Isla is studying for a degree in history at UWE Bristol but still has caring responsibilities for her mum

Originally from Essex, Isla moved several times during her childhood, including spending two years in Ivory Coast, where her dad’s side of the family are from. When she was ten the family moved to Devon, and it was there that Isla later joined a group for young carers, which gave her time to herself and a chance to have fun and meet other people away from her responsibilities.

“The young carers’ group gave me a chance to be with people who understood what it was like,” Isla says. “Not everyone’s cases are the same, and some people were a lot worse off than others, but we all understood each other.”

Although Isla had support from the group, she still struggled to balance her social life with her responsibilities at home. At school people weren’t aware of her situation and Isla would sometimes clash with her friends, who didn’t understand why she didn’t have as much time to go out and play as the other children.

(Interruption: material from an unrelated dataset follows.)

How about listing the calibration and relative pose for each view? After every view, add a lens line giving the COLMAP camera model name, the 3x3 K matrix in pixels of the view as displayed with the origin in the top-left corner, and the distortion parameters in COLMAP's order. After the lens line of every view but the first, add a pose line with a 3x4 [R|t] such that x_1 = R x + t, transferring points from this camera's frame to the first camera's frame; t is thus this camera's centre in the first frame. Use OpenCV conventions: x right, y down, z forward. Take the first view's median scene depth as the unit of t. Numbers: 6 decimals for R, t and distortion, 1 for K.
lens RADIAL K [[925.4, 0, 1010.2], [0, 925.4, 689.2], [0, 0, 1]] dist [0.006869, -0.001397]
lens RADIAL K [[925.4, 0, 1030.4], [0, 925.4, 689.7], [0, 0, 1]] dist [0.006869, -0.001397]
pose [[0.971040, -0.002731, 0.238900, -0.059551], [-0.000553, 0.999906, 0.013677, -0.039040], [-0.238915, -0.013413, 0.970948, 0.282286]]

After she turned 18 Isla could no longer attend the young carers’ group, but she found further support through a scheme called Bright Futures. The organisation teaches skills to young people aged 18 to 24: things that they may have missed out on because of their commitments at home. They helped Isla with skills ranging from CV building to first aid.

When she started studying for a degree in history at UWE, Isla was the oldest in her class. She was a year behind in school and took a year out after college before resuming her studies. Isla received an enhanced bursary for being a student and young carer, but balancing both aspects of her life meant that she struggled to have a social life.

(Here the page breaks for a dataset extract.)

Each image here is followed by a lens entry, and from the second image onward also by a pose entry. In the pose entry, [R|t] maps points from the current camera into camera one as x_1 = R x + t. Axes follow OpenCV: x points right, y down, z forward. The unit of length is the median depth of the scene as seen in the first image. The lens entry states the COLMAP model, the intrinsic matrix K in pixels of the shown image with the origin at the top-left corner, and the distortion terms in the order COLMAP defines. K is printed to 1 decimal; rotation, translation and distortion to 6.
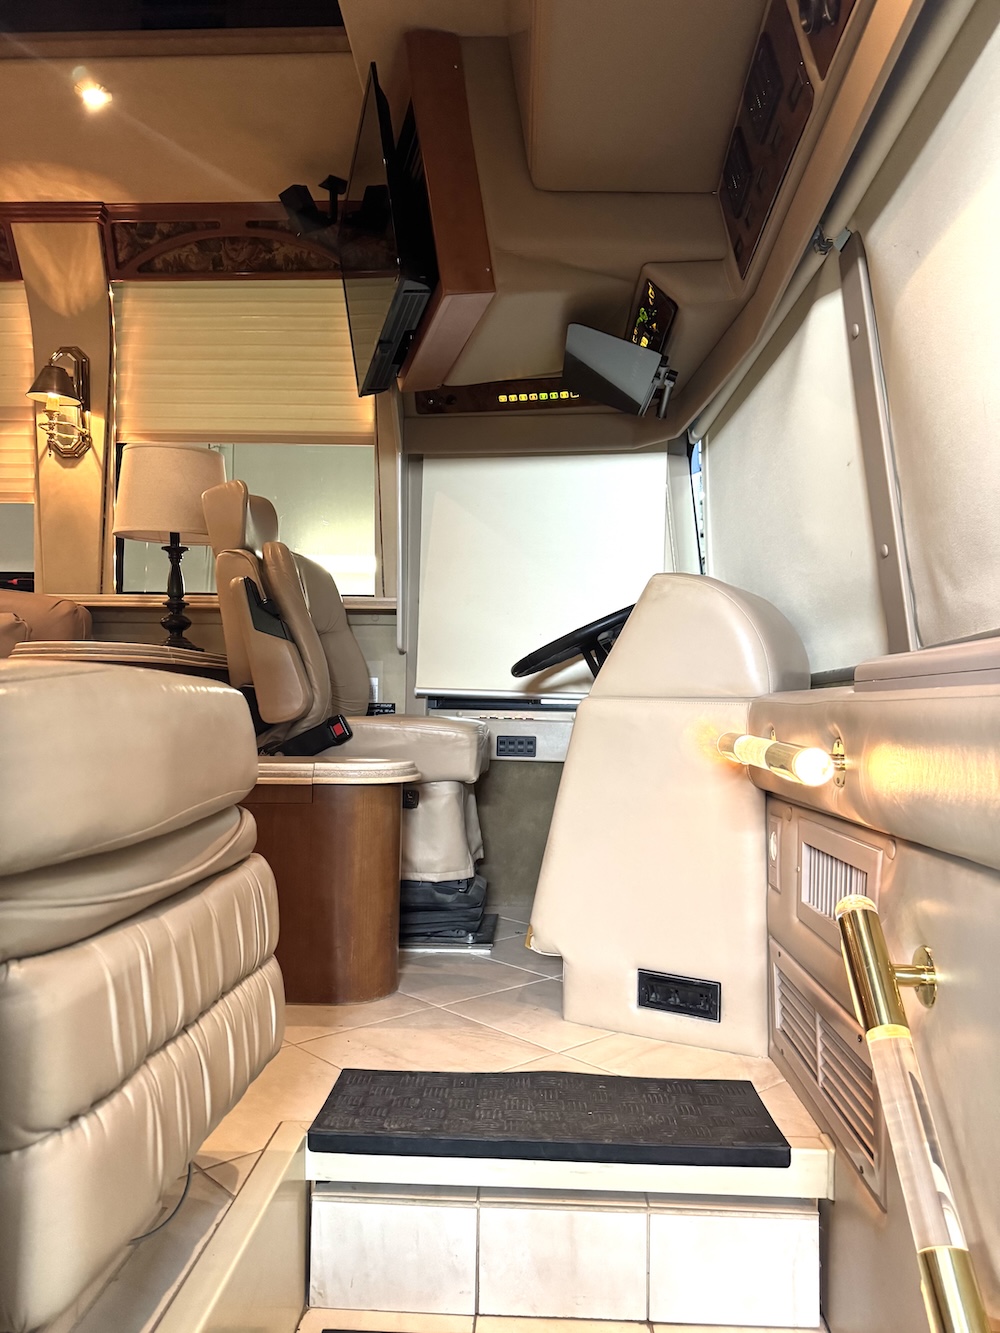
lens RADIAL K [[941.1, 0, 500.8], [0, 941.1, 675.2], [0, 0, 1]] dist [0.038064, -0.034771]
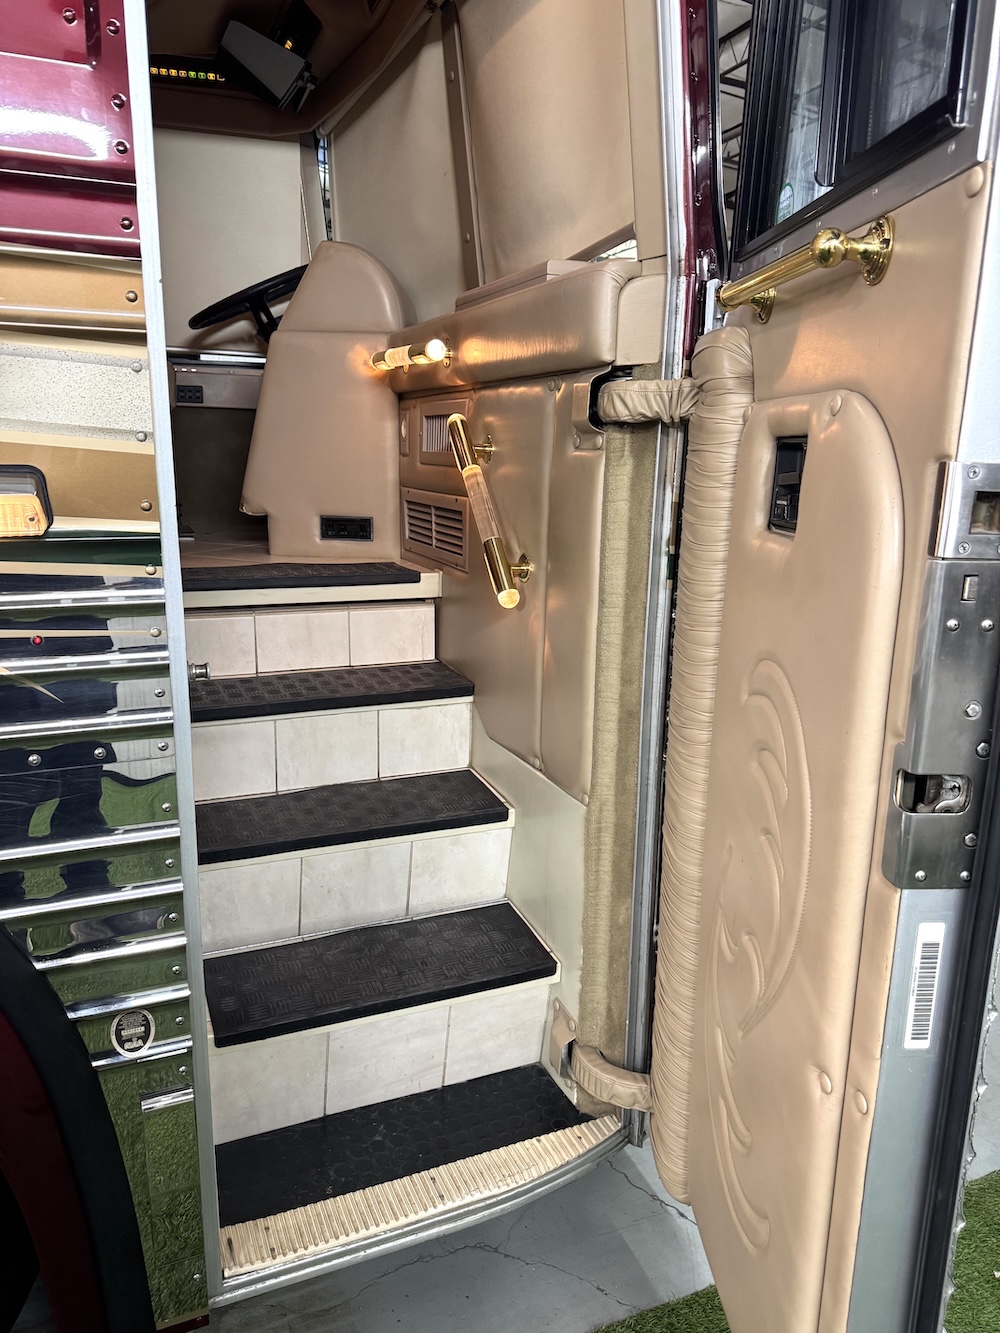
lens RADIAL K [[941.1, 0, 504.8], [0, 941.1, 664.1], [0, 0, 1]] dist [0.038064, -0.034771]
pose [[0.904950, -0.092903, 0.415252, -0.250533], [-0.023403, 0.963531, 0.266570, 0.124771], [-0.424874, -0.250951, 0.869774, -0.555528]]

“In my first year of university, I saved the money and used it to help pay for travel to go home every weekend,” she says. “I was having to clean up a whole week’s worth of mess at home whilst trying to keep on top of uni work. I worked at Morrison’s at home too, so I was travelling down for that as well. I didn’t make any friends in first year because I was away every weekend, which is when people are socialising.”

In her second year Isla found the transition from living at home to being at university more difficult. She managed to find a new job in Bristol looking after a woman with disabilities, but it meant she couldn’t go home as regularly as she had. She worried about her mum not being able to keep the house clean without her and things getting out of hand, but was able to hire a cleaner using a UWE bursary she was eligible for.

Things at home are still difficult but Isla is determined to finish her degree. Now in her final year, she splits her time between living with her friend in a student flat near UWE, and living in Devon to help care for her mum. “My mum buries her head in the sand with things like finances, so because of that, I am financially in control of the whole house,” Isla says. “I am the adult of the house for sure, and I was from a young age.”

In spite of all of her commitments, Isla still manages to find the time for hobbies, a social life and university societies. “I have a brain that just likes to work all the time,” she says. “I’m not the kind of person who can do nothing for a day. I am always really busy. I play the guitar, I like socialising with my friends and I have time to relax as well. I’m just really good at time management because I’ve always had to be.”

Isla also mentors other university students who have caring responsibilities, directing them towards the help they are eligible for, from living in halls during the holidays to accessing bursaries.

One she graduates, Isla says she will return home to Devon to take care of her mum. However, her ambitious streak is still there, just under the surface. “I either want to work in the heritage sector, in a museum or heritage society. Or I want to be a detective,” she says. And with all that she has been through, anything she puts her mind will surely be a success.